- _Stored items_
═══

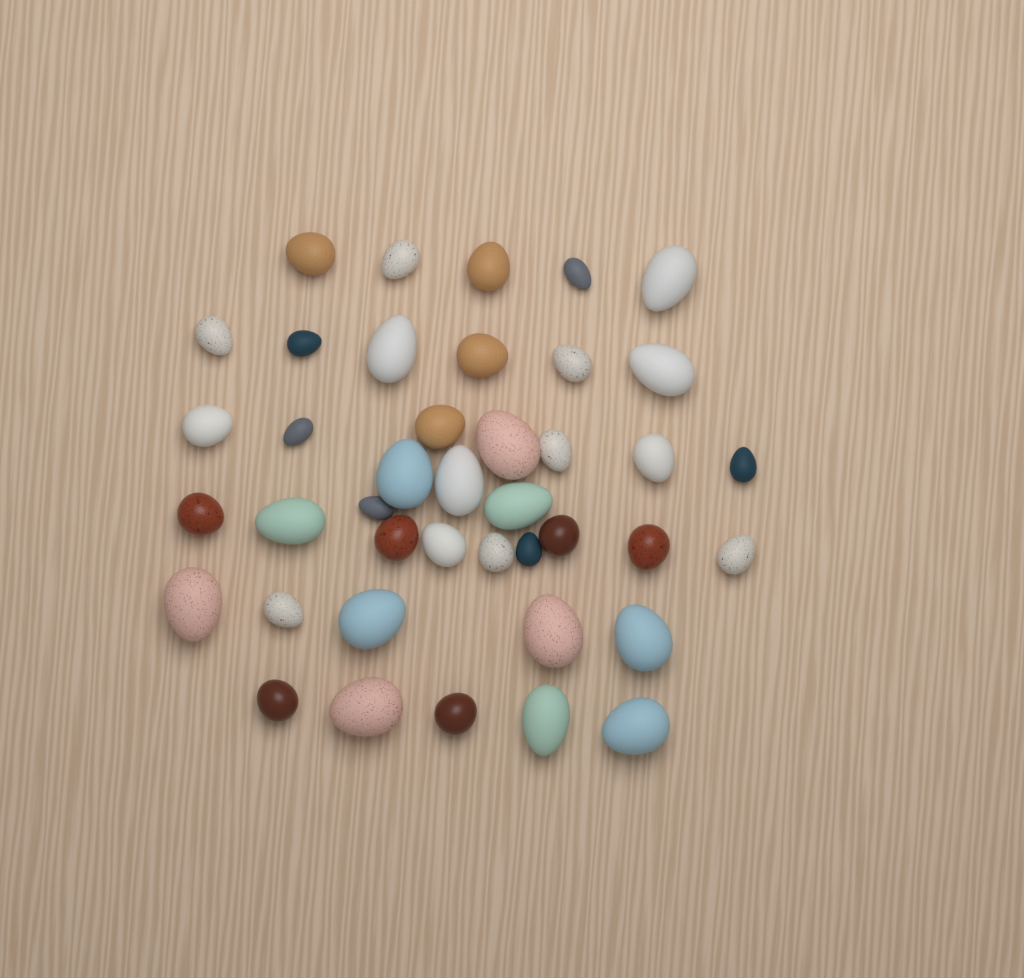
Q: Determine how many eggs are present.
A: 41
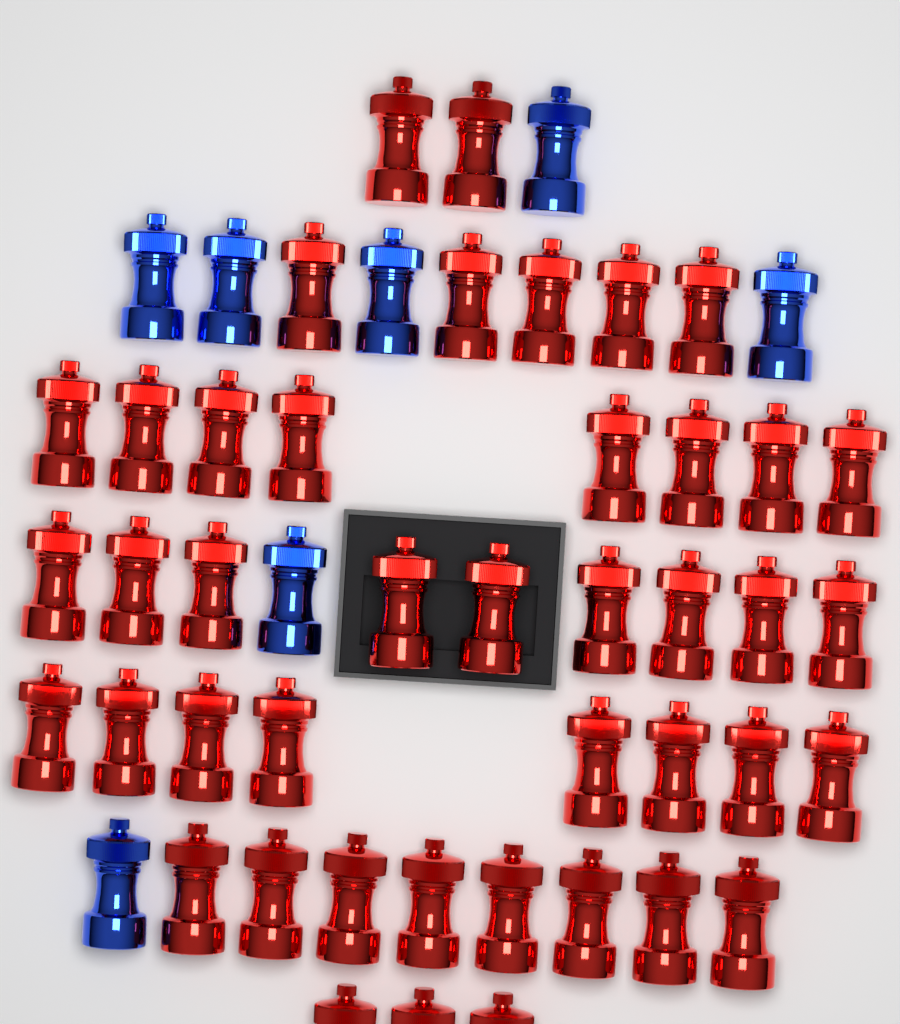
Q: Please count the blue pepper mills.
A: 7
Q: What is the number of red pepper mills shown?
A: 43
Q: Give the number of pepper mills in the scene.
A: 50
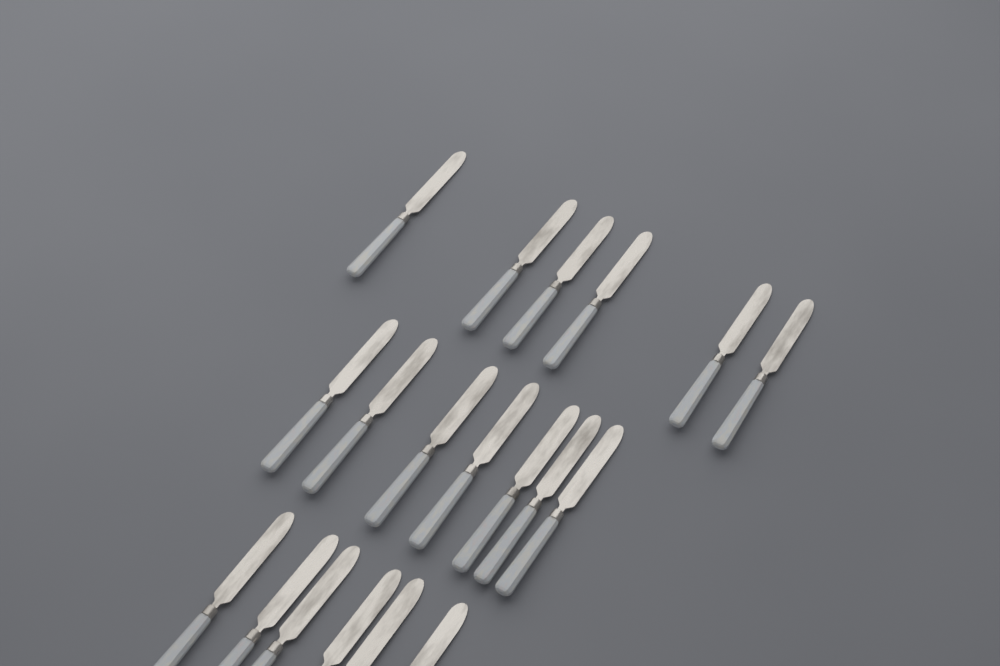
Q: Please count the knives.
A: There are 19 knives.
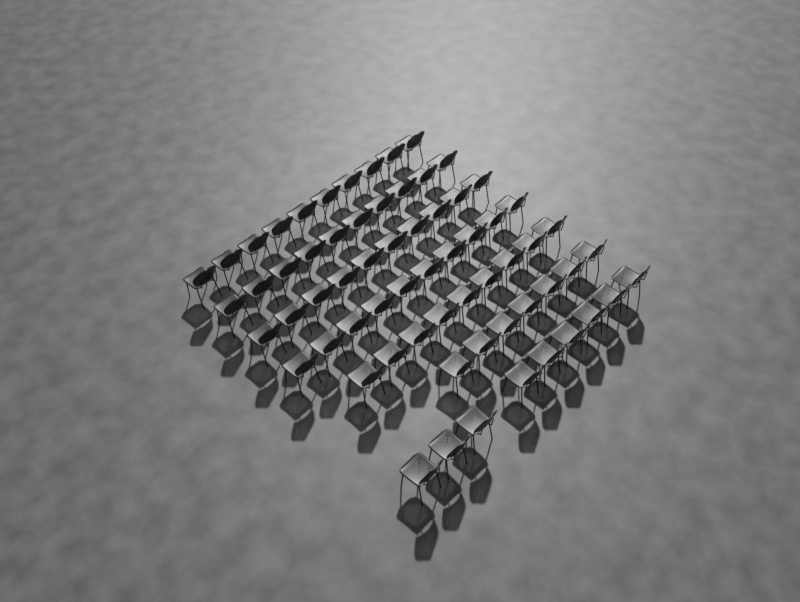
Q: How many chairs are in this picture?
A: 65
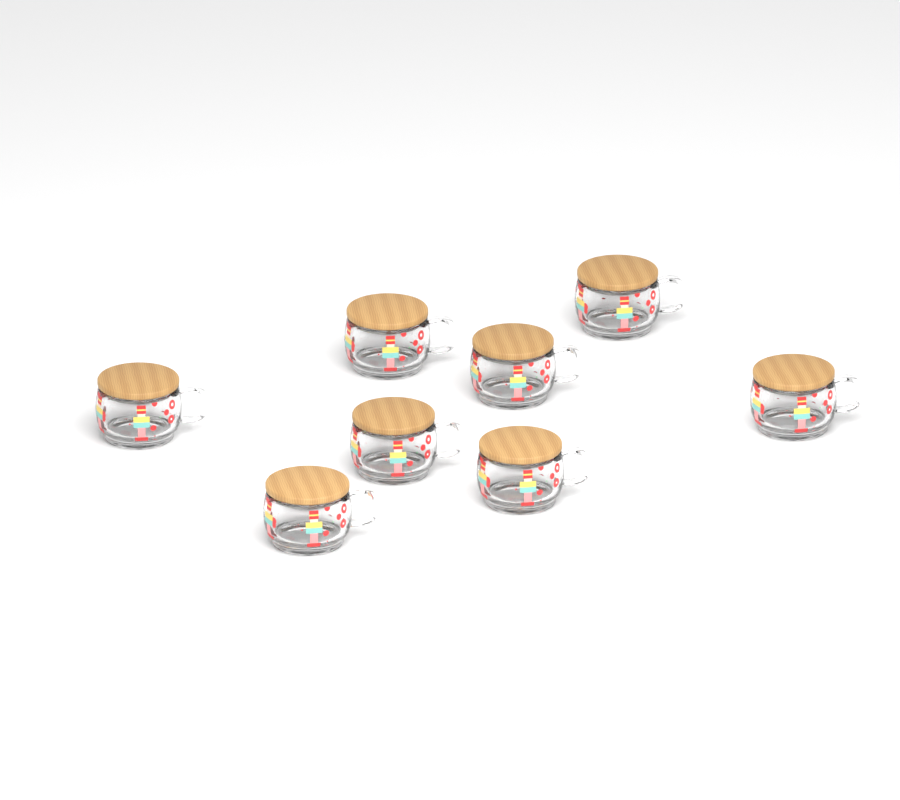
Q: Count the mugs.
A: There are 8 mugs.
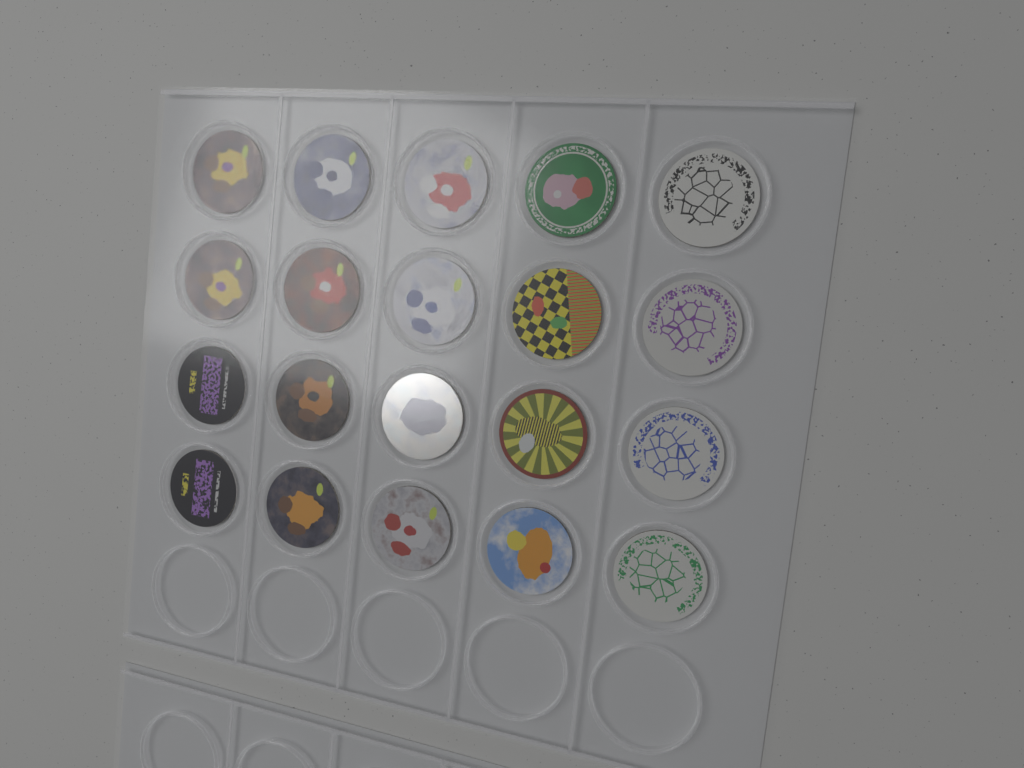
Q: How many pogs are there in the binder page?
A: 20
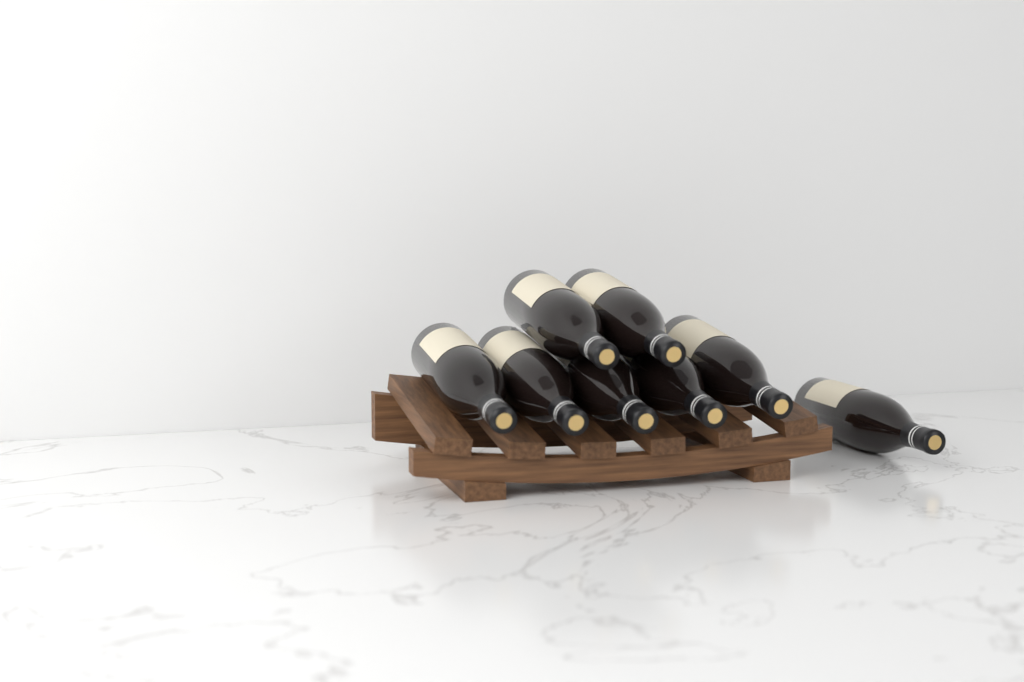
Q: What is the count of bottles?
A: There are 8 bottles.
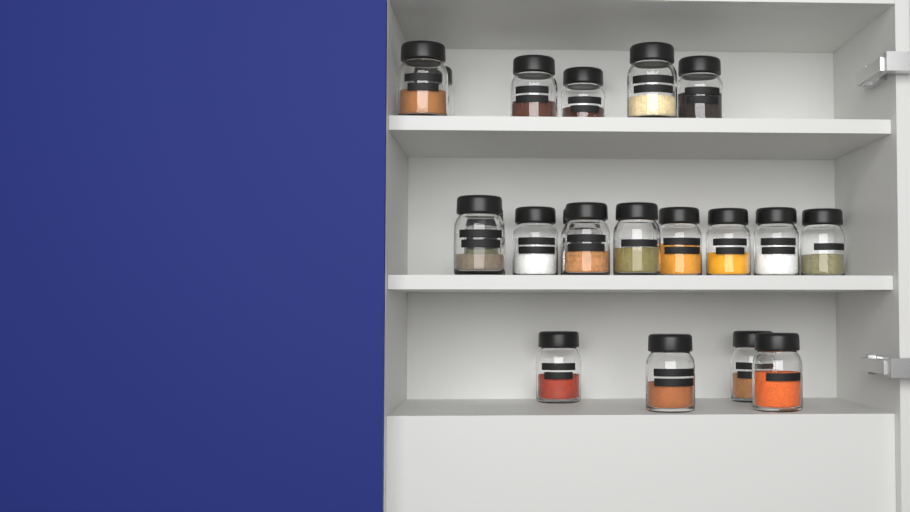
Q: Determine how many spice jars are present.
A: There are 20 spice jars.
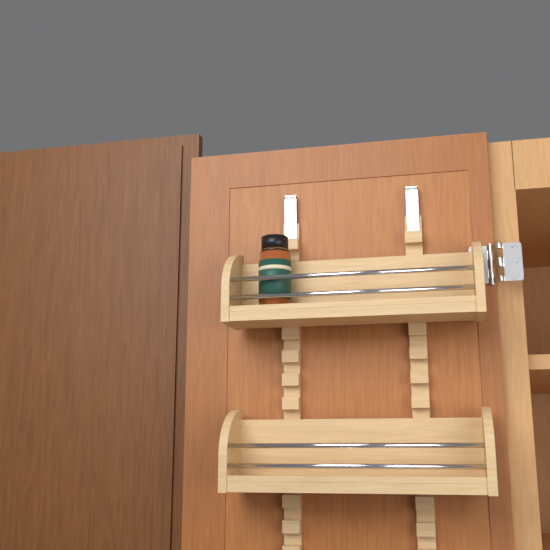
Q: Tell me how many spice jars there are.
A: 1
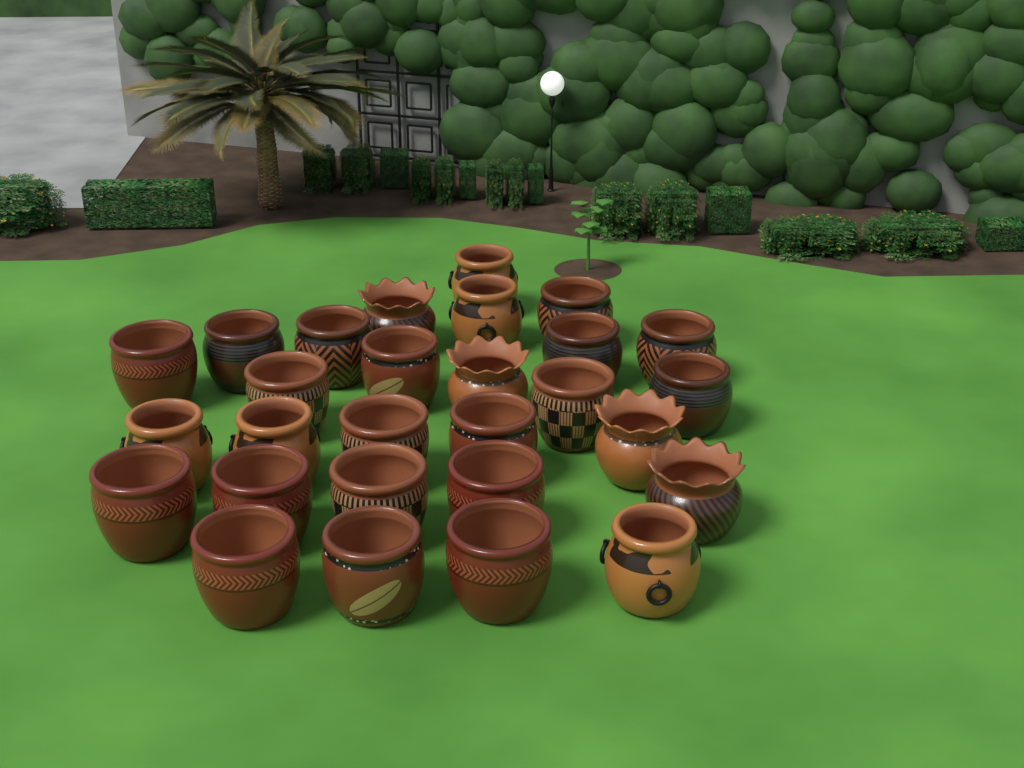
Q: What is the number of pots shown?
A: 28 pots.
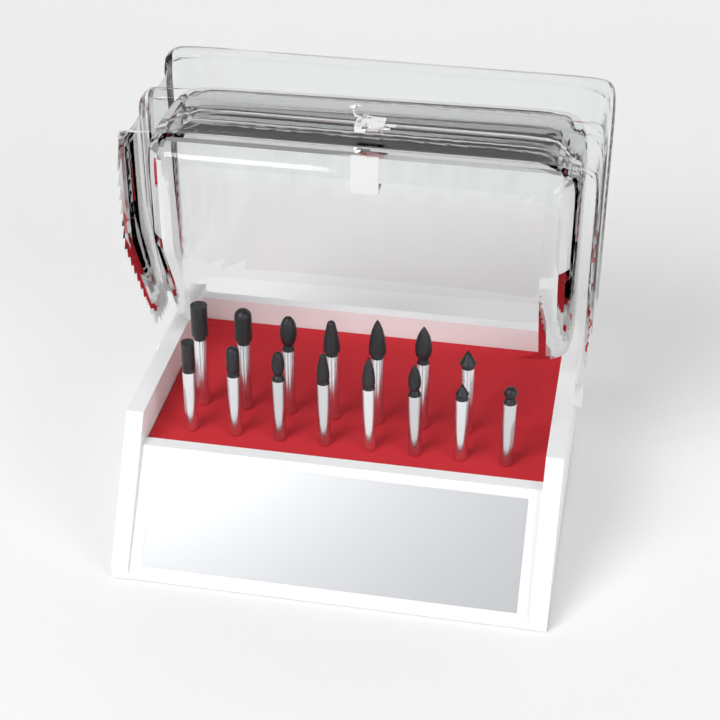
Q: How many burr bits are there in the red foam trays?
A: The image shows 15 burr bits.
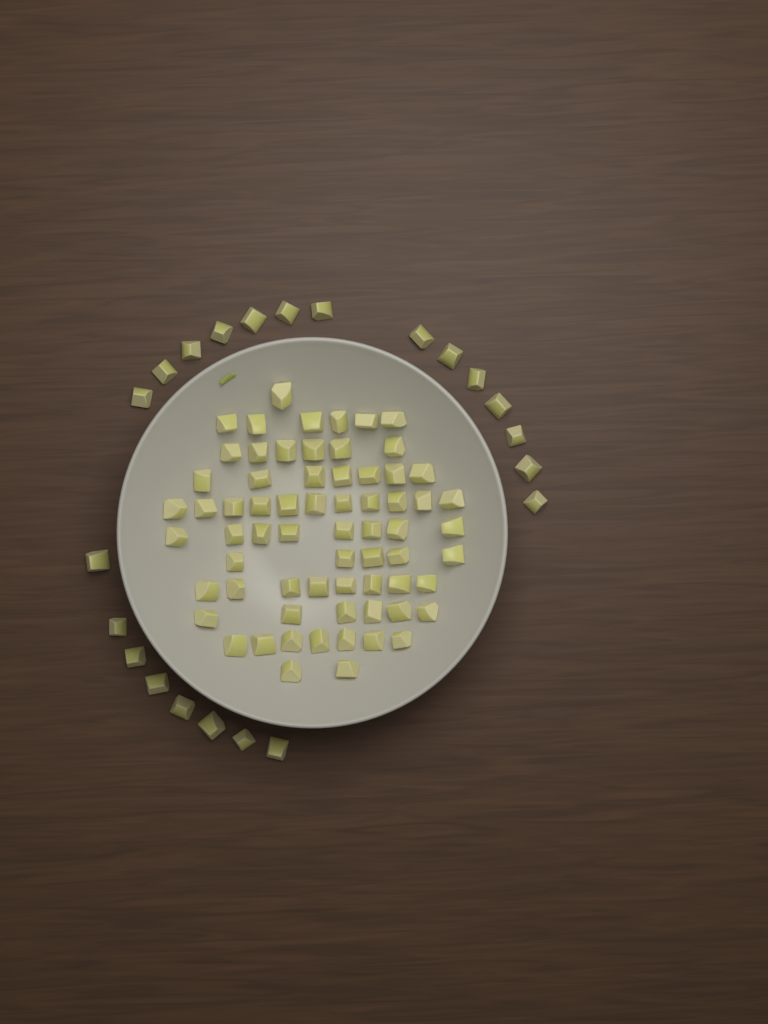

═══

- _What you should do_
Count the lines above that contain the string "bottles", with case counting, and give only the number.

- _The output_
2